Cats seem to come in an endless variety of coat colors and patterns. Not only is rich variety seen in the more common domestic shorthair breed, but also various types of purebred cats as well. Some coat patterns and colors can be rarer than others, but you wouldn’t think of brown as a rarity, or would you?
Brown is an incredibly common color in dogs, but what about cats? Now that you think about it, you have probably never seen a chocolatey brown cat. That’s because brown cats are rare, extremely rare. But why? Let’s find out!
It’s All About Genetics
While brown tabby cats are not hard to find, chocolate brown and cinnamon-colored cats are hardly ever seen. They do exist, and even as recognized coat color in some of the purebred lines. The reason for the rarity is because a cat with a brown coat has a gene variant that works to reduce the black pigmentation in the coat, resulting in brown coloration.
Interestingly, brown coat colors were the result of a mutation of the gene that produces black pigment mentation. The rarity all comes down to recessive genes, melanin, and melanin’s two structural components eumelanin (shades of brown and black) and pheomelanin (red and yellow coloration), which is predominant in both black and brown hair.
Certain genetic codes produce the color black, while there are recessive genetic codes with different amounts of eumelanin within the feline primary genes that cause the brown coloration. This gene variant is not so common in cats, but the Havanna Brown and the Oriental Shorthair are great examples of purebreds that showcase a rich chocolate brown color.
What Recognized Cat Breeds Come in Brown Coloration?
1. Havana Brown
The rare Havana Brown is the only cat breed that is known as a true chocolate color. This breed was produced by combining the Siamese, black domestic shorthairs, and the Russian Blue. Not only are they a solid chestnut brown, so are their whiskers. Speaking of rare though, there are only said to be about 1,000 Havana Browns left in the world and there is hardly anything remaining in the current gene pool.
2. Oriental Shorthair
These chatty entertainers also come in a full brown coat coloration and cinnamon coloration. Originating from crossbreeding the Siamese with a variety of others, the Oriental Shorthair eventually made its way into purebred recognition. They have a unique stunning appearance with their lean bodies and triangular heads.
3. York Chocolate
The semi-longhaired York Chocolate has a darker brown coat. This breed first appeared in the 1980s and doesn’t have nearly as much recognition as some other breeds. York Chocolates have a coat that typically darkens as they age. They can have chocolate brown, bicolor chocolate, white or bicolor chocolate., and lilac coat colorations.
4. Burmese Cat
Introduced to the United States in the 1930s, the Burmese Cat had their solid brown coat isolated through selective breeding. They have four recognized colors including sable (rich, dark brown,) champagne (warm beige,) platinum (pale gray,) and blue (medium gray with fawn undertones.)
5. British Shorthair
These little teddy bears with round, chubby cheeks, thick, soft coats, and large, amber-colored eyes come in a wide variety of colors. Chocolate British Shorthairs got their coat coloration through crossbreeding with chocolate Persians.
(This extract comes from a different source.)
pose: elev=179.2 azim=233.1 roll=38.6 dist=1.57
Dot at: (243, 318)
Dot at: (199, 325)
They can vary from any shade of chocolate from super light to very dark, but breed standard does not allow any other hair colors mixed in. Don’t forget the cinnamon color variation they are produced in as well; it complements those amber eyes.
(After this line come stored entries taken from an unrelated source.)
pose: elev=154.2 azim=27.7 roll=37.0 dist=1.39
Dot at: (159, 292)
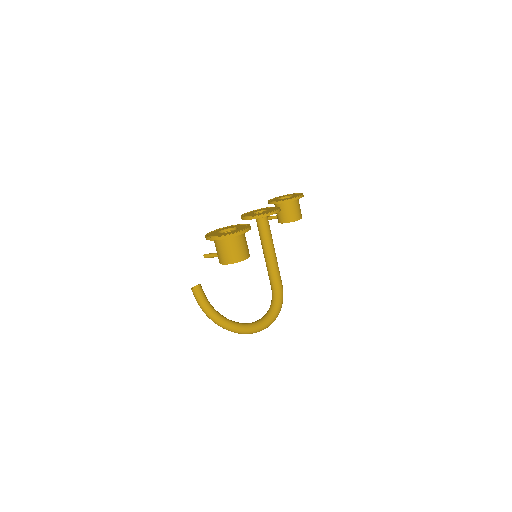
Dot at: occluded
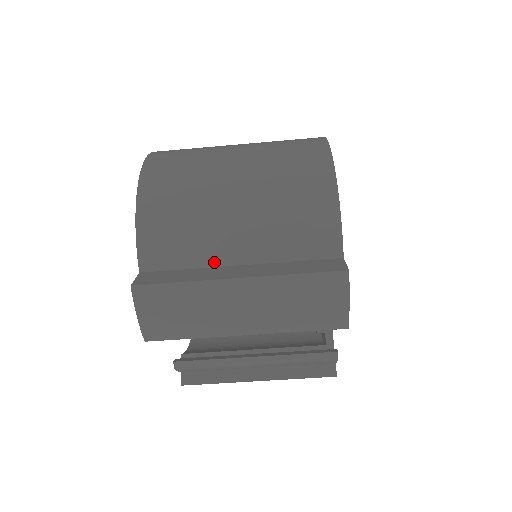
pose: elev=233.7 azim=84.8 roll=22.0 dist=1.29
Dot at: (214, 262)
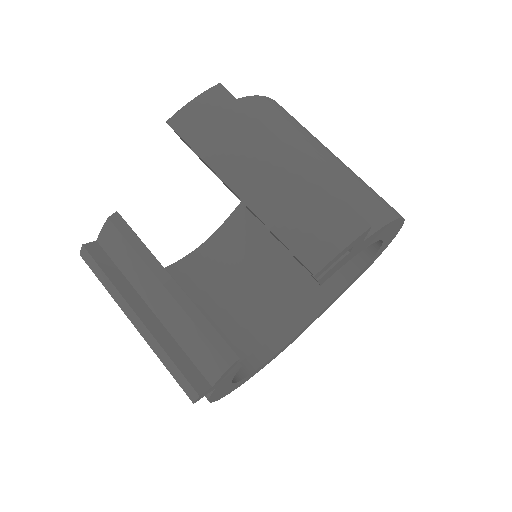
Dot at: occluded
The chocolate Persian comes in many different shades of brown and is one of the rarer coat colorations among the Persian breeds. As mentioned, the chocolate Persians help by providing their genetics that led to the British Shorthair.
7. Devon Rex
The slender, wavy-coated, tall-eared Devon Rex also gets recognition for their brown coloration. These cats come in a wider variety of coat colors, including the rich chestnut brown.
Brown cats are rare, but not impossible to find. You will be much less likely to find a stray brown cat wandering around than most other coat colorations. You can look into some of the purebred cats that come in recognized brown coloration for their breed standard.
All in all, this is a result of genetic mutation and recessive genes. Selective breeding has to take place to produce brown and cinnamon-colored cats and it’s not commonly floating around the gene pool.